At the time of its invention, in 1839, photography was seen as a young medium with democratic goals, far from the gender discrimination that burdened the academic training of artists. From the outset women took up photography and made major contributions to its history, as well as its technical and aesthetic innovations. This is abundantly illustrated in the exhibition Who’s Afraid of Women Photographers? 1839-1945, which was held at the Musée d’Orsay and the Musée de l’Orangerie in 2015-2016.
Amongst the female pioneers of photography, Anna Atkins (1799-1871) is recognized for her mastery of the cyanotype – a photographic process characterised by blue tints developed by John Herschel (1792-1871) in 1842 – that she used in a botanical publication as early as 1843, inaugurating the use of photography in book illustration. Julia Margaret Cameron (1815-1879) was an important representative of pictorialism. Although the movement was developed in amateur clubs, several women became involved as it aimed to raise the status of photography to that of art, including Gertrude Käsebier (1852-1934) and Anne Brigman (1869-1950). Many of them made their mark in pictorialist circles before carrying out other experiments, following the upheavals of the world by founding an aesthetic adapted to modernity. For example Laure Albin Guillot (1879-1962), who explored microphotography amongst other things, opened the way to abstraction. Many of the photographers who undertook the formal research characteristic of the interwar period were linked to avant-garde movements, such as Florence Henri (1893-1982), whose vocabulary mixed the deconstruction of space and geometric forms echoing cubism and constructivism, and Dora Maar (1907-1997), whose photomontages reflect a dreamlike surrealist iconography. The book Métal (1928) by Germaine Krull (1897-1985) condensed her reflections on photography: the innovative angles and framing complemented modern architecture, making the artist a figure of the New Vision photographic movement.
Most of these artists attest to the increasing professionalisation of photographers in the early 20th century: abandoning the model of the first photographers from the bourgeoisie, female photographers became portraitists, architectural photographers, photojournalists, and worked in advertising. Imogen Cunningham (1883-1976) claimed this in her manifesto “Photography as a Profession for Women” (1913). She also worked for the emergence of straight photography in the United States. Documentary photography experienced a new expansion in the United States through the work of Dorothea Lange (1895-1965) and Tina Modotti (1896-1942), acquiring a social and political dimension. It stood out from the ethnographic photography in the work of Constance Stuart Larrabee (1914-2000), who was also known for being the first South African war correspondent. Embodied by Sabine Weiss (1924) in France, the humanist photography movement developed after the war, gaining a certain uncanniness in the scenes that Diane Arbus (1923-1971) captured on the streets of New York. Similarly Paz Errázuriz (born in 1944) turned her lens towards marginalised people, but her work was part of a genuine political resistance under the Chilean dictatorship.

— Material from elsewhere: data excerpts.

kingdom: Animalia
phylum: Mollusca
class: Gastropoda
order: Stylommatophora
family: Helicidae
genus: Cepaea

Since the 1970s photographic practices have undergone an exponential development and diversification, from documentary to more hybrid forms, particularly with the emergence of so-called “fine art” photography. Joining the Düsseldorf School influenced by Hilla (1934-2015) and Bernd Becher (1931-2007), Candida Höfer (born in 1944) gave a breath of fresh air to documentary aesthetics with her large format frontal architectural photographs. Among the practices with which photography is associated, text has played a prominent role, as seen in the visual poems of Lenora de Barros (born in 1953) and the narrative works of Sophie Calle (born in 1953). Between reality and fiction the medium became a favoured tool for questioning representation and the visibility of identities. It is identity that is at the heart of the work of Nan Goldin (born in 1953), whose autobiographical scope and rawness have revolutionised the relationship to the intimate. Ishiuchi Miyako (born in 1947) explores the medium’s expressive capacities by first photographing places, revealing part of her personal history through images of Yokosuka, the city where she grew up, which is marked by an American presence. Some artists explore the theatrical potential of photography to probe the imaginary, such as Pushpamala N. (born in 1956), who quotes and diverts Indian cultural stereotypes and images drawn from Western art. Others approach the image from an openly militant perspective, such as Zanele Muholi (born in 1972), who works on the representation of black lesbian South Africans, among other things.
In addition to their diverse practices, some photographers also contributed to the history and theory of photography, such as Lucia Moholy (1894-1989), who wrote a cultural history of the medium in A Hundred Years of Photography, 1839-1939 (1939), as well as Gisèle Freund (1908-2000), whose Photography and Society (published in French in 1974 and English in 1980), based on her pioneering thesis on the sociology of photography, remains an important reference.